N 39° 28.502 W 000° 22.507
An agate chalice reputed to be the Holy Grail from which Jesus drank from at the Last Supper is located in the Chapel of the Holy Chalice in Valencia Cathedral, Valencia. Spain.
In the Chapel of the Holy Chalice (Santo Caliz), above and behind an altar framed by an elaborate stone frontispiece and set behind bulletproof glass, is a 17 cm high by 9 cm wide, highly polished, translucent, dark red-brown agate chalice. Other features were added later, including an alabaster base, gold stem, and an assortment of jewels. The base measures 14.5 cm wide by 9.7 cm high.
The relic part is presumed to be of Alexandrian origin which archaeologists date to 100 BC to 50 BC. According to a paper published by Professor Antonio Beltrán in 1960, “El Santo Cáliz de la Catedral de Valencia” (“The Holy Chalice of the Valencia Cathedral”). The authenticity of the chalice was never refuted.

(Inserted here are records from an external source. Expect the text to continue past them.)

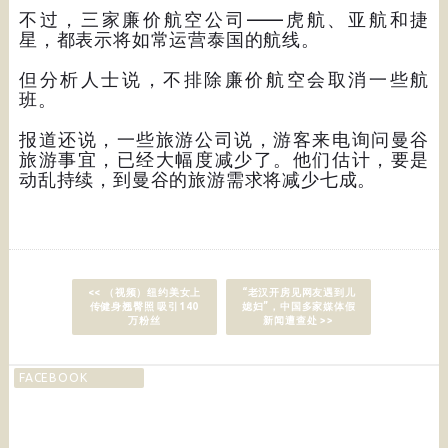
不过，三家廉价航空公司——虎航、亚航和捷
星，都表示将如常运营泰国的航线。
但分析人士说，不排除廉价航空会取消一些航
班。
报道还说，一些旅游公司说，游客来电询问曼谷
旅游事宜，已经大幅度减少了。他们估计，要是
动乱持续，到曼谷的旅游需求将减少七成。
<< （视频）纽约美女上
“老汉开房见网友遇到儿
传健身翘臀照 吸引140
媳妇”，中国多家媒体假
万粉丝
新闻遭查处 >>
FACEBOOK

The first explicit reference to the Chalice of Valencia comes from an inventory of the treasury of the monastery of San Juan de la Peña drawn up by Don Carreras Ramírez, Canon of Zaragoza, on December 14, 1134. In the inventory the Chalice is described as the vessel in which "Christ Our Lord consecrated his blood" ("En un arca de marfil está el Cáliz en que Cristo N. Señor consagró su sangre, el cual envió S. Lorenzo a su patria, Huesca"). Both Pope John Paul II, in November 1982, and Pope Benedict XVI, in July 2006, celebrated mass with the Holy Chalice.